Assign values in a tensor to 0 to stop building computation graph

Hi, I’m having CUDA out of memory issue now, and I’m thinking to reduce some useless variables in the computation graph to save memory.

Particularly, I have a tensor sim_score which is calculated in the forward pass by some previous encoders. e.g., sim_score = tensor([[1, 2, 3, 4], [5, 6, 7, 8]]). I also have a mask tensor, e.g., mask = tensor([[0, 1, 0, 0], [1, 1, 1, 0]]). I will do something like output = torch.sum(sim_score * mask, dim=1). As you can see, 1, 3, 4, 8 in sim_score are useless in future computation. However, multiplying the mask tensor seems to keep all values in the computation graph.
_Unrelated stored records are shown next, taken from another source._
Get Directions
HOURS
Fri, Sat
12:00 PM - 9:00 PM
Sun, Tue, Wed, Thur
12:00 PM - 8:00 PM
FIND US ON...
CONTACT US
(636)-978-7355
I wonder is there a way to don’t keep those useless values in the graph to save some gpu memory?

I’ve tried to directly assign the values in sim_score to 0 like sim_score[~mask] = 0, but I got the error: RuntimeError: one of the variables needed for gradient computation has been modified by an inplace operation.

Many thanks!

Two comments here:
The autograd graph if per-tensor not per-element, so you cannot mask within a tensor to free the computational graph.

For much the same reason assigning values will not cut the graph but instead insert a new node CopySlice:

a = torch.randn(5, requires_grad=True)
b = torch.randn(5, requires_grad=True)
c = torch.zeros(4, 7, requires_grad=True)
d = c * 2
d[1, 1:-1] = a
d[2, 1:-1] = b

will give an autograd graph that looks like this:

image

If you were to draw intermediate graphs, we would see that while the tensor d stays the same, the autograd node directly attached to it moves from MulBackward0 to the CopySlices with the assignments.

Best regards

Thomas

@tom Hi Thomas, thanks for your reply! I have a follow up question, what if I have:

a = torch.randn((4, 7), requires_grad=True)
c = torch.zeros(4, 7, requires_grad=True)
c[1, 1:3] = a[1, 1:3]
c[2, 3:4] = a[2, 3:4]
# instead of operating on a, we use c for future computation

And imagine a is calculated by some previous layers. I guess some values in a won’t receive gradient in backward pass. But can this save some gpu memory for me or not at all (compared to using a * mask for future computation)?

Best
Yujian

No, it cannot, because

  1. the tensors will still be there,
  2. the building of the graph (what consumes the gpu memory) happens before the masking, so it would not help,
  3. the autograd does not know which bits you don’t need because autograd only works with tensor-level information.

So you could only save something if you had separate tensors and could avoid using some of them and let them go out of scope.

Best regards

Thomas

1 Like

Thanks! This is really helpful!